Per anni Andy Woodward ha pensato a come un singolo individuo è stato capace di rovinare centinaia di vite. Un pensiero che è diventato un’ossessione quando ha saputo perché i genitori avevano deciso di chiamare la sorella Lydia. Sua madre aveva una sorella. Aveva 22 anni ed era incinta quando decide di uscire in un venerdì sera come tanti nella periferia sud di Manchester. Perde l’autobus. Così inizia a camminare. In un attimo viene trascinata dietro a una siepe, violentata, colpita a morte. È un delitto che sconvolge la comunità locale. E anche qualche poliziotto. Le indagini durano poco. L’assassino viene preso dopo poco. Si chiama Ronald Bennell e ha 18 anni. Ed è il cugino di Barry Bennell. Due settimane dopo l’intervista di Woodward al Guardian si fa avanti un’altra vittima. Si chiama David Eatock e nel 1995 è arrivato al Newcastle su ordine di Kevin Keegan. Il primo allenamento è sensazionale, l’attaccante domina su ogni pallone. Così i bianconeri gli fanno firmare un contratto di tre anni e lo guidano alla sua nuova abitazione. Il Newcastle ha due edifici adibiti all’accoglienza dei giocatori. Uno è pieno. Così Eatock deve andare nell’altro, quello vuoto. Totalmente.

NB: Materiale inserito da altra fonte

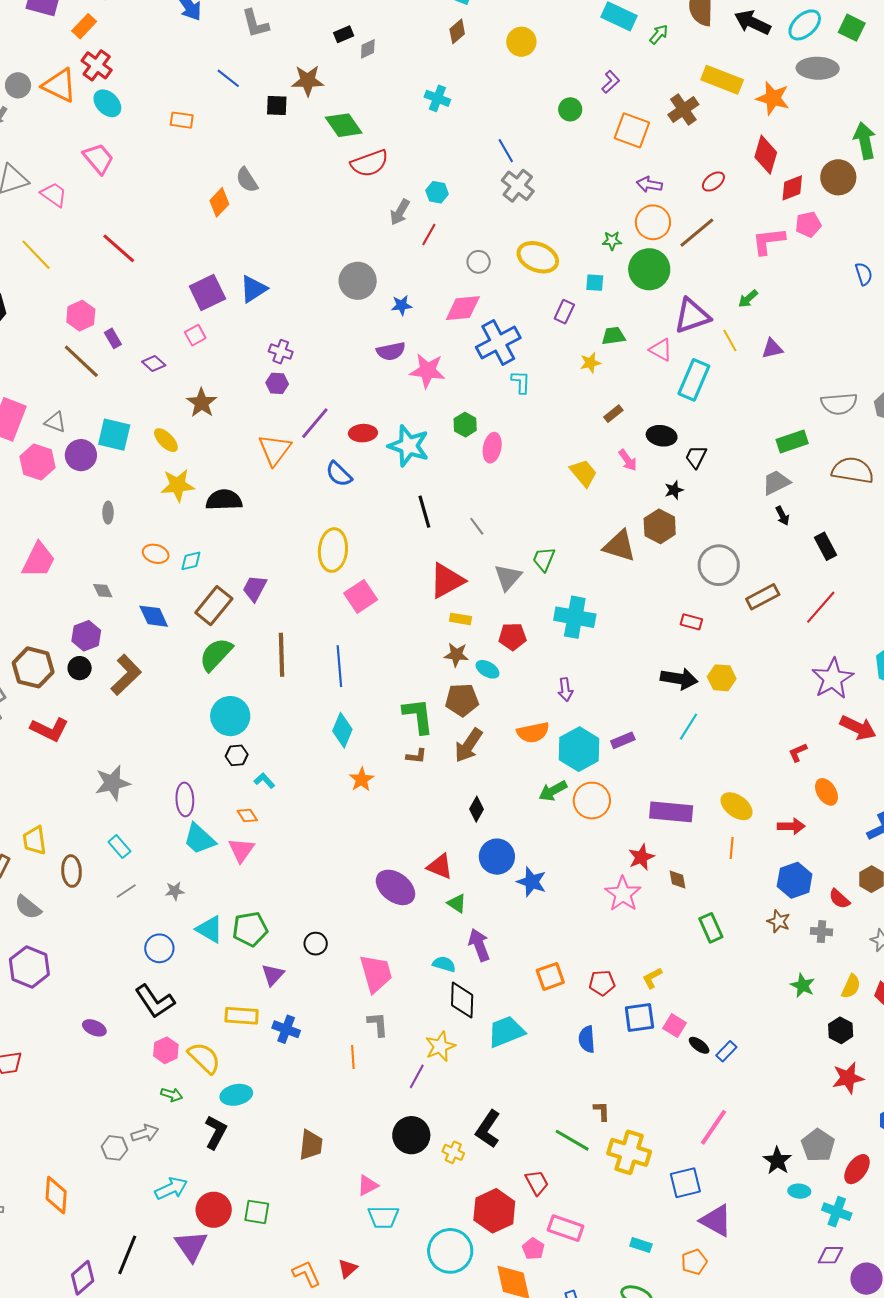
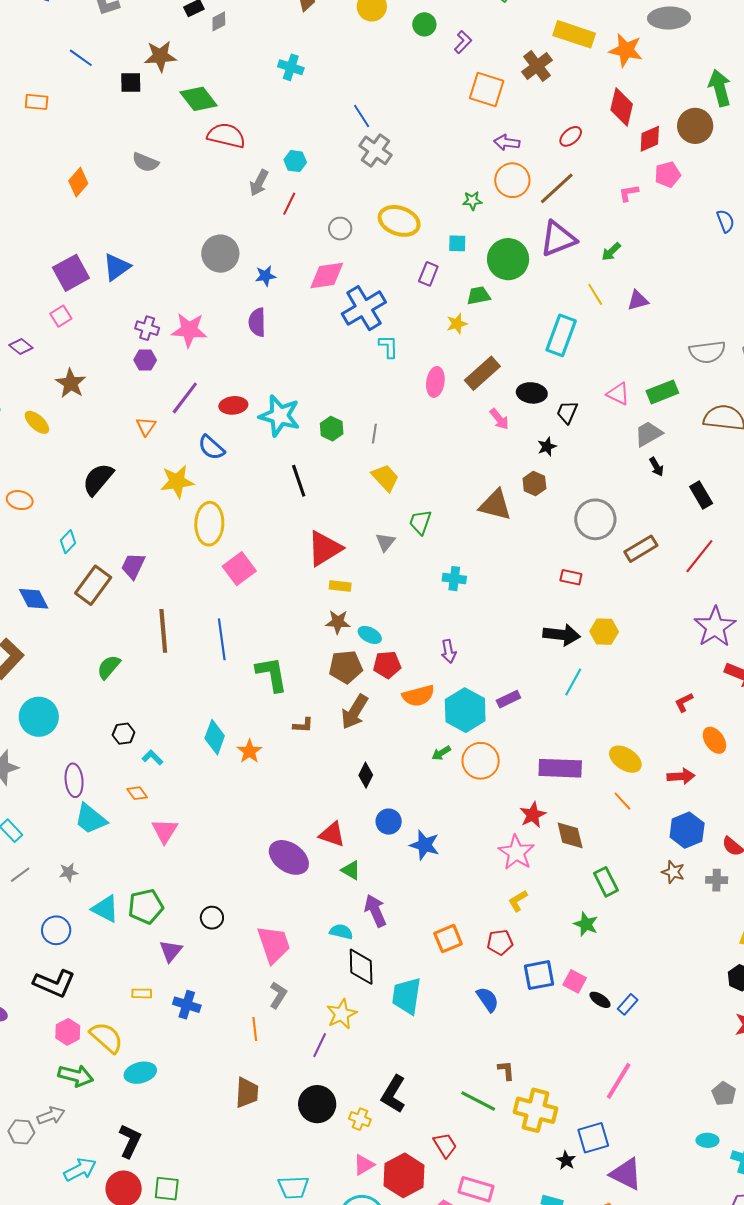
green circle: (570, 109) -> (424, 24), moved
red semicircle: (369, 163) -> (226, 136), turned -144
gray semicircle: (247, 180) -> (145, 162), moved, turned -32
pink L-shape: (768, 241) -> (629, 193), size x0.6
green circle: (649, 269) -> (508, 259), moved
purple triangle: (692, 316) -> (558, 239), moved
pink triangle: (661, 350) -> (618, 394), moved
purple semicircle: (391, 351) -> (257, 322), turned 104
pink star: (427, 371) -> (189, 330), moved
brown rectangle: (613, 414) -> (482, 373), size x1.8
green hexagon: (465, 425) -> (332, 429), moved
pink ellipse: (492, 448) -> (435, 382), moved
orange triangle: (275, 450) -> (146, 426), size x0.6
yellow trapezoid: (584, 473) -> (385, 478), moved
yellow star: (178, 485) -> (177, 482), moved
black semicircle: (224, 500) -> (98, 479), turned -45
gray line: (477, 526) -> (374, 434), moved, turned 48
brown hexagon: (660, 526) -> (534, 484), size x0.7
orange ellipse: (156, 554) -> (20, 500), moved
cyan diamond: (191, 561) -> (68, 542), turned -30
gray triangle: (508, 577) -> (385, 542), size x0.7
cyan cross: (575, 617) -> (454, 579), size x0.6
red pentagon: (512, 637) -> (387, 665), moved
green semicircle: (216, 654) -> (109, 667), moved, size x0.7
cyan circle: (230, 716) -> (39, 717), moved
green L-shape: (418, 716) -> (272, 674), moved
cyan diamond: (342, 730) -> (215, 737), moved
green arrow: (553, 791) -> (441, 753), size x0.7
orange line: (732, 848) -> (622, 801), turned -45
pink triangle: (241, 850) -> (165, 831), moved
blue circle: (497, 857) -> (389, 822), size x0.7
brown diamond: (677, 880) -> (570, 835), size x1.5
yellow L-shape: (652, 978) -> (518, 901), moved
green star: (803, 985) -> (586, 924), moved
black L-shape: (155, 1001) -> (54, 983), turned -30
yellow rectangle: (242, 1016) -> (142, 993), size x0.6
gray L-shape: (378, 1024) -> (278, 995), turned 40
cyan trapezoid: (506, 1032) -> (407, 996), turned -57
blue semicircle: (587, 1039) -> (488, 999), turned 152
green arrow: (172, 1095) -> (76, 1076), size x1.6
black L-shape: (216, 1132) -> (130, 1141), moved
brown trapezoid: (311, 1145) -> (247, 1093), moved
gray pentagon: (818, 1145) -> (724, 1094), size x0.7
black star: (777, 1161) -> (566, 1160), moved, size x0.7
pink triangle: (368, 1185) -> (364, 1165), moved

Il ragazzo comincia ad accusare la solitudine. Il tecnico delle giovanili George Ormond gli propone di andarsi a bere una pinta insieme. Anche perché Eatock ha 18 anni e una birra non può certo fargli male. “Sono andato al pub con lui e ha iniziato ad offrirmi una pinta dopo l’altra – ha raccontato al Guardian – io ancora un ragazzino praticamente, ma lui ha iniziato subito a parlarmi di sesso, mi ha chiesto qualcosa riguardo al mio pene”. Solo che Ormond è simpatico. Così David si fida di lui. Gli dice anche che in quei giorni si sta portando dietro un grande peso. Perché a suo padre hanno appena diagnosticato un cancro all’intestino. L’allenatore gli dice di non preoccuparsi, che andrà tutto bene. Poi lo accompagna non solo in hotel, ma anche in camera. Un comportamento che viene frainteso per un eccesso di zelo. Almeno fino a quando l’allenatore non si chiude la porta alle spalle. “Ero paralizzato, sotto shock”, dice Eatock alla BBC. Quello che è successo si trasformerà in una cicatrice che non guarirà mai. Perché invisibile. Proprio come successo a decine e decine di altri ragazzini. Testimonianze dolorose. Ma che hanno dato la forza di uscire allo scoperto a tante altre vittime.